Will production costs keep falling?
During the first quarter, Barrick Gold's all-in sustaining costs for producing an ounce of gold reached $833, which is 10% below the cost of production in the parallel quarter in 2013. The company's annual guidance is still around $950. But if it maintains a low production cost, as in the first quarter, this could partly offset the low price of gold. As presented in the table above, if Barrick Gold's all-in sustaining costs don't change, its cash margin per ounce will remain stable, around 35%.

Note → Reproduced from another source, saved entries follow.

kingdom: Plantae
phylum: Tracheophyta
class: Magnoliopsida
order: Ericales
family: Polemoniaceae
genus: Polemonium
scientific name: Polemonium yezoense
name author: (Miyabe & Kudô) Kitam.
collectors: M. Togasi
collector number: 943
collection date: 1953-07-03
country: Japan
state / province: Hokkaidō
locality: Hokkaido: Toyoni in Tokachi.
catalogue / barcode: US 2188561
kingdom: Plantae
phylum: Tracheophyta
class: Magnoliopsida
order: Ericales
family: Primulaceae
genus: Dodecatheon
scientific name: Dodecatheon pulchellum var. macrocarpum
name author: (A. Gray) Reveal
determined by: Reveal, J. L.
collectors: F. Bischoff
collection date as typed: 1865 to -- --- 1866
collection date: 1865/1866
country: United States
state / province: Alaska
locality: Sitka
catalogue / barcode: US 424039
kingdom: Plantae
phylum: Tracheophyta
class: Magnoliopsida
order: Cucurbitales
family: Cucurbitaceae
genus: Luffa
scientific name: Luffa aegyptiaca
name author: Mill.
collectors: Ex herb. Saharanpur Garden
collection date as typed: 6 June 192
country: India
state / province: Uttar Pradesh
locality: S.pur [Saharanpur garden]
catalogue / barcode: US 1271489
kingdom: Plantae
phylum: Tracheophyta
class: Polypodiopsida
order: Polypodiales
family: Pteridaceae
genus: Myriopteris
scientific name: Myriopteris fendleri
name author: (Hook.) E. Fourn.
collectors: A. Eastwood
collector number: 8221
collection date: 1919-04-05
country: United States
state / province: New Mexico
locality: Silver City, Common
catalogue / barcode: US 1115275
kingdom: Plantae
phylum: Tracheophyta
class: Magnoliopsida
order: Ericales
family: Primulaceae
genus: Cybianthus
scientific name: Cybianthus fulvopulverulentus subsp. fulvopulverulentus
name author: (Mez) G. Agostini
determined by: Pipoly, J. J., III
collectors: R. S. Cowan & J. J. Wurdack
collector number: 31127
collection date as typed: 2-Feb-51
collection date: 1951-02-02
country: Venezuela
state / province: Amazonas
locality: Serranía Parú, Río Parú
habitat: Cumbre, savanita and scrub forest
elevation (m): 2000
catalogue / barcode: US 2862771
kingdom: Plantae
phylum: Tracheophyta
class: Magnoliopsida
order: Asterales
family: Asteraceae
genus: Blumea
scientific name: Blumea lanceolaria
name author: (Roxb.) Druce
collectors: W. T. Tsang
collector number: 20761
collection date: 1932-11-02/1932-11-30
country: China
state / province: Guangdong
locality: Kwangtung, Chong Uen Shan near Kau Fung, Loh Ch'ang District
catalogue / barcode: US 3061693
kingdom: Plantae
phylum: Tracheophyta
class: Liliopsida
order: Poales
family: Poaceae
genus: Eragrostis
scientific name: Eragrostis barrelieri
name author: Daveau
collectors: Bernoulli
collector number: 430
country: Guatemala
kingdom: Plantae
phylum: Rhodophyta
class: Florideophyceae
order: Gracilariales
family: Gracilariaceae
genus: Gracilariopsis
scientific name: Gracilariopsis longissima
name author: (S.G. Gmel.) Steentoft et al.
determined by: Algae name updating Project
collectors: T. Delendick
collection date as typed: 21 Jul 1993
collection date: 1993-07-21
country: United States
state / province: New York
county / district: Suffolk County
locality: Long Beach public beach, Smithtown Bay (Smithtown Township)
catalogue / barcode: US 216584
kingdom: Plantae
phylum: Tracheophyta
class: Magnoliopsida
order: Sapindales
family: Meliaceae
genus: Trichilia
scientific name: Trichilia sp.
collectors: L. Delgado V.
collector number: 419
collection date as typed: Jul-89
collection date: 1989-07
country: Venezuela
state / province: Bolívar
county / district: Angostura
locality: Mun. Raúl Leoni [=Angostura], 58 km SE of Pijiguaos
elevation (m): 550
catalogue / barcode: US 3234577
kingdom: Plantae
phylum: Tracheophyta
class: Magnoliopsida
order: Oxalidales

One way Barrick Gold is reducing its production cost is by selling non-core assets. During the past year, it has divested several assets for over $1 billion, including its Kanowna and Plutonic mines in Australia. This asset reduction plan is likely to keep cutting down its production costs and bringing in cash.
Other gold companies have also been making great strides in reducing their production costs: During the first quarter of 2014, Yamana Gold (NYSE:AUY) recorded an all-in sustaining cost of $820 per GEO -- a 4% drop from the $856 per GEO recorded in the first quarter of 2013.
Barrick Gold isn't likely to show any dramatic developments in its second-quarter earnings report. But if the company succeeds in maintaining its low production cost, this may partly offset the low prices of gold and reduced production quota. Finally, as the price of gold stabilizes, Barrick Gold's stock is also likely to level out.